Have Santhouse et al any idea what a struggle everyday life is like for the severe ME sufferer ? My wife describes how : "Having severe ME is unimaginable ; the experience is so different , intense and unremitting than anything I have ever experienced before. I am never unaware of the range of symptoms that rage through my body , and are dominated by intense never ending pain in every millimetre of my skin and muscles, over and throughout my whole body; head shoulders, back, front , arms legs, hands , feet, toes , fingers, eye lids , scalp the soles of my feet, the tip of my nose , my eyebrows even. They all burn, throb, tingle, itch, and hurt in ways indescribably unbearable , along with other unusual sensations"

As Dowsett (2006) points out , : “ME/CFS affects more Americans than AIDS, lung cancer and breast cancer combined, more people than have multiple sclerosis or cystic fibrosis, and costs the U.S. more than $9.1 billion annually in lost productivity. More importantly, nearly 90% of patients have not been properly diagnosed. Recovery rate is poor, estimated between 5% and 10% of patients attaining total remission. Patients can be as functionally impaired as those suffering from diabetes, heart failure and kidney disease, and are often as severely disabled as those with heart failure, late-stage AIDS, MS, patients undergoing chemotherapy, and COPD (chronic obstructive pulmonary disease). “

Given the level of concern raised not just by patients but professionals, listed by Williams (2009) , about NICE’s irrelevance to neurological ME , Santhouse et al’s recommendation of CBT and GET for the severely affected is breathtaking:

Association of British Neurologists: “it almost seems that a select group of psychiatrists with a polarised view of this complex condition is directing the development of the guideline from ‘behind the scene’ ”

Association for Psychoanalytic Psychotherapy in the NHS :“It is highly misleading to state that CBT is the therapy of first choice, since the only relative efficacy RCT quoted in the Guideline shows that counselling has better outcomes than CBT.”

British Association for Counselling and Psychotherapy (BACP): “responses to the Action for ME Membership Survey rate CBT and GET as the least helpful of a range of interventions...”

British Dietetic Association: “It is unhelpful to simply state that ‘Exclusion diets are not generally recommended for the management of CFS/ME’ when irritable bowel symptomatology is quite common in this illness.”

Chartered Society of Physiotherapy: “If 50% get worse with GET, why suggest it as first line of treatment?” College of Occupational Therapists: “The College has serious reservations about the suitability of this Guideline.”

--*--

HOW TO COMPLETE THIS TASK =
Answer these questions from the passage on severe ME:
(a) According to Dowsett (2006), what share of patients attain total remission?
(b) Which organization asked, "If 50% get worse with GET, why suggest it as first line of treatment?"
(c) What symptom does the British Dietetic Association say is quite common in this illness?
These entries have no connection to the passage on severe ME.

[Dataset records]
--*--

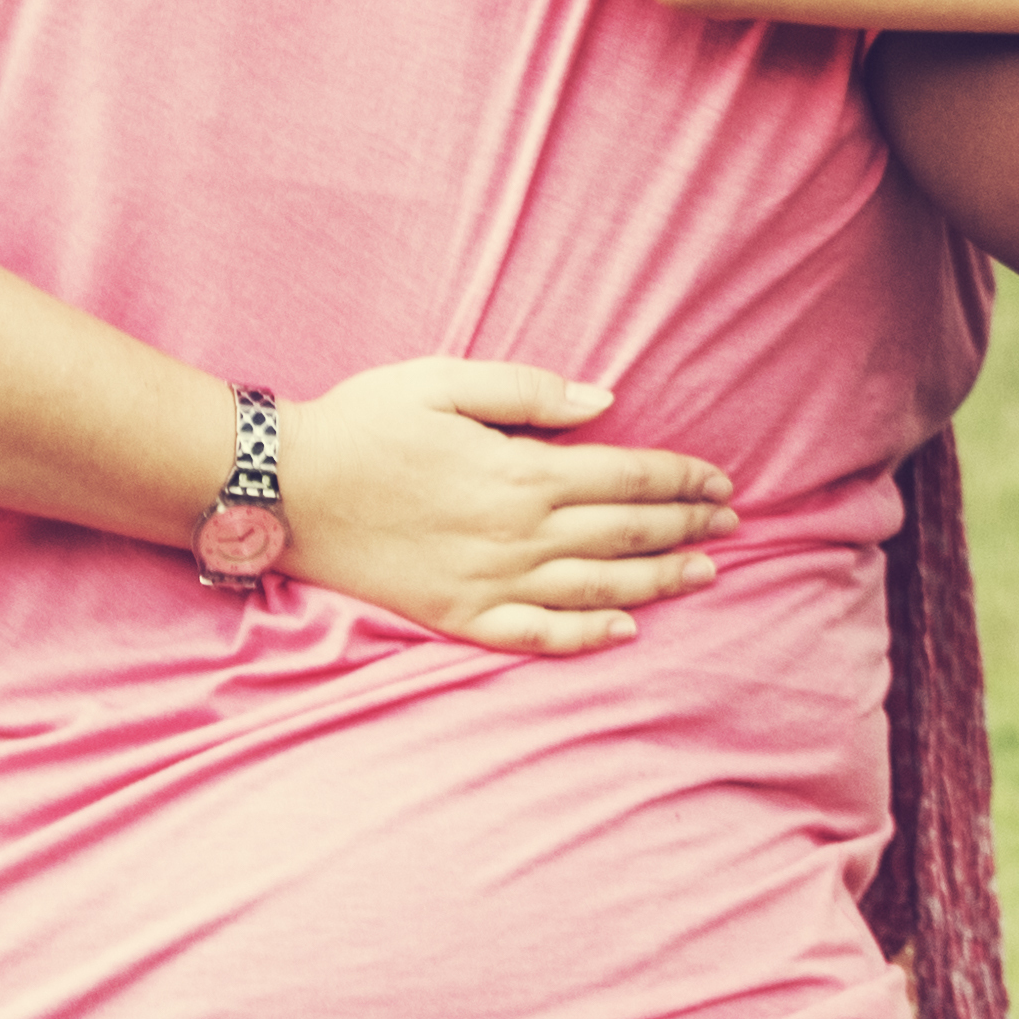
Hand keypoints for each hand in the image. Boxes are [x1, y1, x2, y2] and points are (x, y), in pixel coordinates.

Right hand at [275, 360, 733, 656]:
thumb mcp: (445, 382)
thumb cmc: (363, 423)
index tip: (722, 482)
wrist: (285, 487)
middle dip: (687, 528)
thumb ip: (531, 392)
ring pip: (598, 589)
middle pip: (626, 535)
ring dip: (660, 582)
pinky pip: (538, 636)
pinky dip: (587, 636)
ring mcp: (490, 583)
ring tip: (706, 573)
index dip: (682, 481)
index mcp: (521, 473)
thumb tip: (607, 403)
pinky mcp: (459, 618)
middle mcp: (517, 535)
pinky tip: (624, 631)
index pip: (627, 478)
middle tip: (733, 525)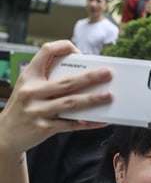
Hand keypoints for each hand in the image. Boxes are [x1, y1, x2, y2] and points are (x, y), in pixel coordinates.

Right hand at [0, 40, 109, 156]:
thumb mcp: (28, 87)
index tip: (80, 52)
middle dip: (89, 77)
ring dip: (92, 99)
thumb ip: (48, 79)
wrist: (6, 133)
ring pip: (70, 103)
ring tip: (108, 96)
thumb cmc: (24, 106)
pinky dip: (88, 122)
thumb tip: (83, 76)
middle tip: (107, 73)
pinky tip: (101, 120)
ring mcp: (38, 110)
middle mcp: (32, 92)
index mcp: (28, 76)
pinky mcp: (44, 127)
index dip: (63, 48)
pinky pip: (71, 124)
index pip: (45, 53)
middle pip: (66, 82)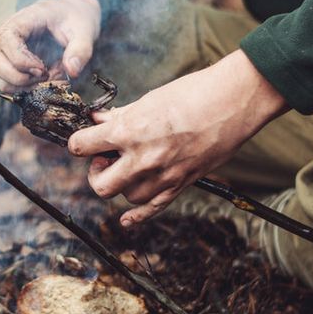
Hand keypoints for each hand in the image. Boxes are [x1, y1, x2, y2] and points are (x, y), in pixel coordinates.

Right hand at [0, 0, 99, 90]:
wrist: (73, 20)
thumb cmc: (75, 20)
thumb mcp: (85, 30)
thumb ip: (81, 49)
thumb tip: (72, 71)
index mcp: (22, 20)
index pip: (5, 39)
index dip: (20, 59)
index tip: (43, 69)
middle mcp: (6, 37)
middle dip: (17, 77)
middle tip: (44, 75)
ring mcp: (6, 53)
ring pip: (0, 79)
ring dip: (26, 87)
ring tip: (50, 76)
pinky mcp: (12, 68)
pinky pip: (11, 87)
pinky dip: (30, 90)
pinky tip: (48, 80)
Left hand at [67, 50, 288, 225]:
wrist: (233, 102)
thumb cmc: (194, 93)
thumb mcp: (149, 99)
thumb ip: (120, 115)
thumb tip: (97, 119)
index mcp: (129, 131)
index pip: (81, 146)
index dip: (79, 142)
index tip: (84, 140)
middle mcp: (142, 159)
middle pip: (100, 184)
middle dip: (97, 172)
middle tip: (106, 158)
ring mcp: (162, 177)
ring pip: (125, 197)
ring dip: (122, 185)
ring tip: (130, 168)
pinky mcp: (180, 185)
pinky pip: (151, 211)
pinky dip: (135, 217)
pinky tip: (126, 219)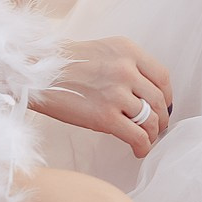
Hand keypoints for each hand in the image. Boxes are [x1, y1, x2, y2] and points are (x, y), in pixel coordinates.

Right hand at [33, 35, 172, 158]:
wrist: (34, 73)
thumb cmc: (63, 64)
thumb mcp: (101, 51)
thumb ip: (125, 65)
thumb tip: (144, 92)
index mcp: (127, 51)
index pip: (162, 77)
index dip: (167, 96)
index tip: (163, 106)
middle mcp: (126, 70)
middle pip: (159, 100)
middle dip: (162, 118)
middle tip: (158, 127)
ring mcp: (116, 93)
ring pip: (151, 120)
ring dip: (152, 134)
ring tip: (146, 140)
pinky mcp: (105, 117)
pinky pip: (137, 136)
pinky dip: (143, 146)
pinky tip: (138, 150)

--*--

TASK RESPONSE =
(a) Between 5% and 10%.
(b) The Chartered Society of Physiotherapy.
(c) Irritable bowel symptomatology.